Businesses are increasingly relying on AI to improve performance and guide decision making, but without the right AI platform, many companies struggle to see value or impact from their models.
Prior to this engagement, our client's data scientists were spending significant amounts of time setting up development and model training environments, figuring out how to connect and consume data sources, setting up data versioning, and setting up and configuring code repositories. When it came time to implement a trained model in a customer’s environment, these exercises often had to be repeated, for example in migrating from utilizing a development database to connecting to a customer’s data warehouse.
Our client needed a way to standardize and accelerate the development and deployment of machine learning models for their customers. Their goal was to have data scientists spending less time on the peripheral operations of data science and more time on the actual development of ML models.
The solution needed to be rapidly scalable, both in terms of onboarding new customers and increasing the compute power available for model training. To align with company security requirements, the system had to support multiple tenants with varying industry compliance requirements. As an extra layer of protections, each customer’s data and resources needed to be effectively air-gapped from those of other customers.
The Keyrus Cloud team worked with the customer to build a product with multiple AWS services at its core, including S3, KMS, EC2, Lambda, and others. In an effort to increase portability across platforms, the system also made heavy use of Terraform, Vault, Consul, Jenkins, Docker, and Github.
Each client had their own environment with separate S3 buckets, KMS keys, Kubernetes clusters, application stack, and zero-trust entry point, ensuring zero risk of cross contamination of data.
The entire stack and application was designed to support compliance with HIPAA, GDPR, PCI, and NIST workload requirements. The Keyrus Cloud team also led the security team for the project, including supervision of penetration testing by an independent agency.
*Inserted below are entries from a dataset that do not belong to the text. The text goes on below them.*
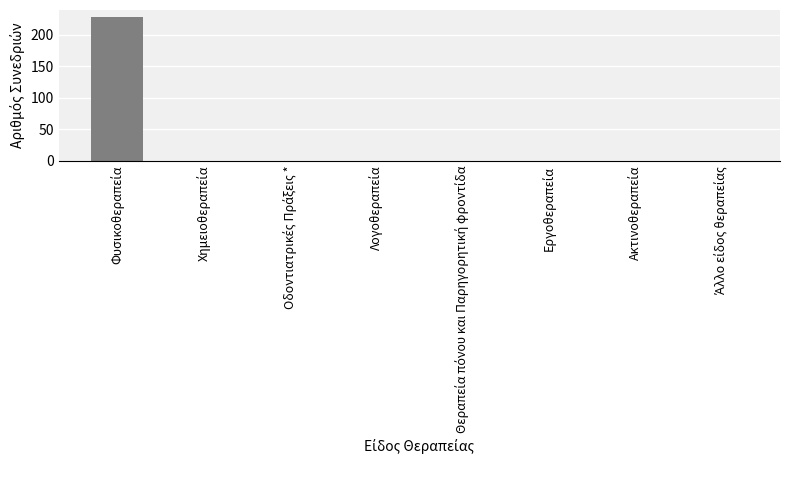

What is the maximum value shown in the chart?

228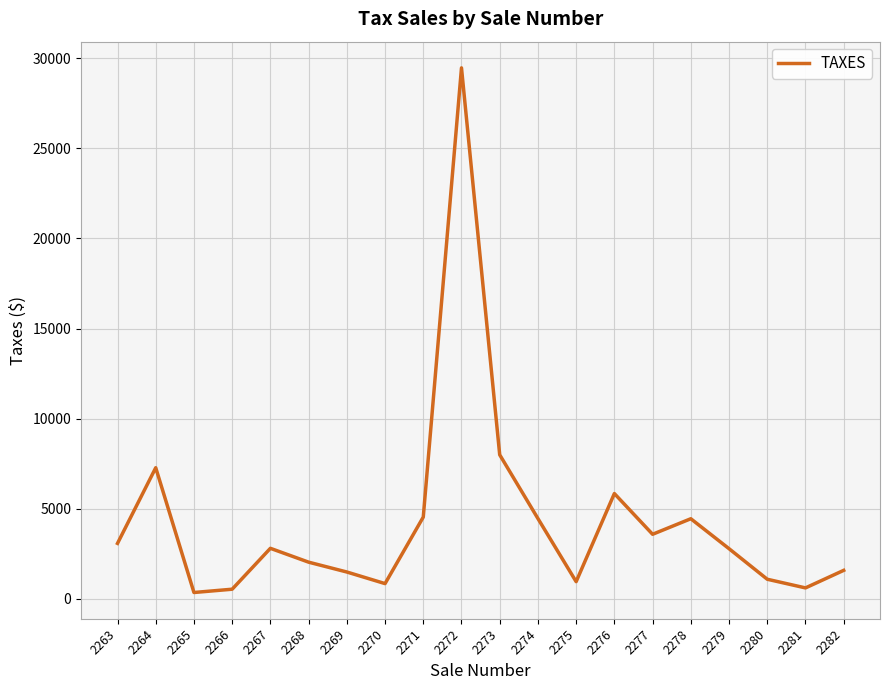

True or false: the data shows 3101.5 at 2273.

False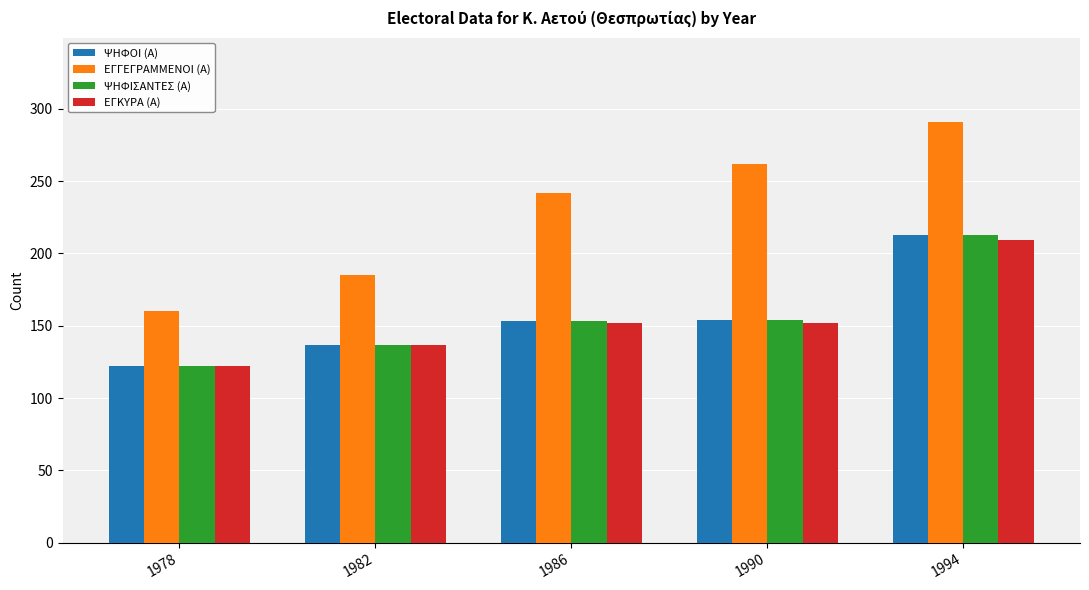

The ΕΓΓΕΓΡΑΜΜΕΝΟΙ (Α) series shows 287 at 1978. True or false?

False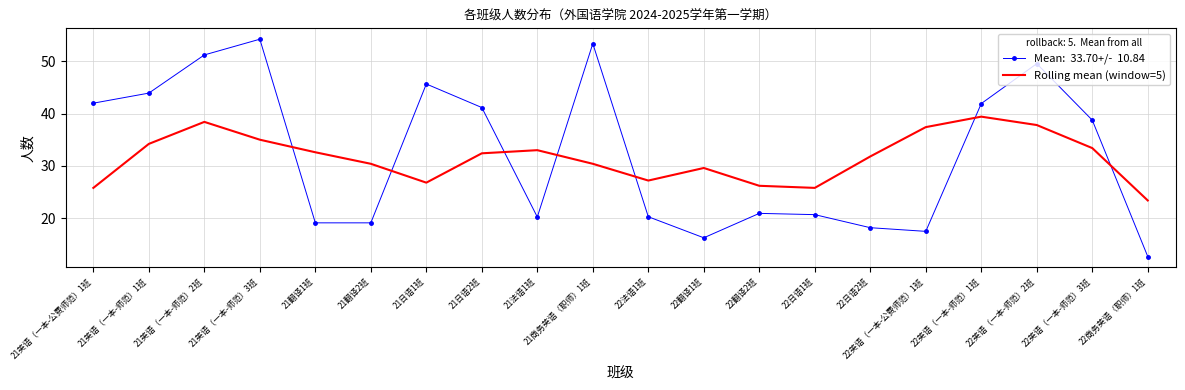

What is the minimum value shown in the chart?

12.7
The resulting solution is scalable, secure, resilient, performant, and cost-effective. Internal data scientists use the platform to significantly decrease the lead time for model development, and have saved thousands of hours in consulting time over approximately two years, significantly speeding up development and delivery for machine learning projects.
After dozens of successful project implementations, the solution was ultimately acquired by a unicorn startup and incorporated into the startup’s existing platform.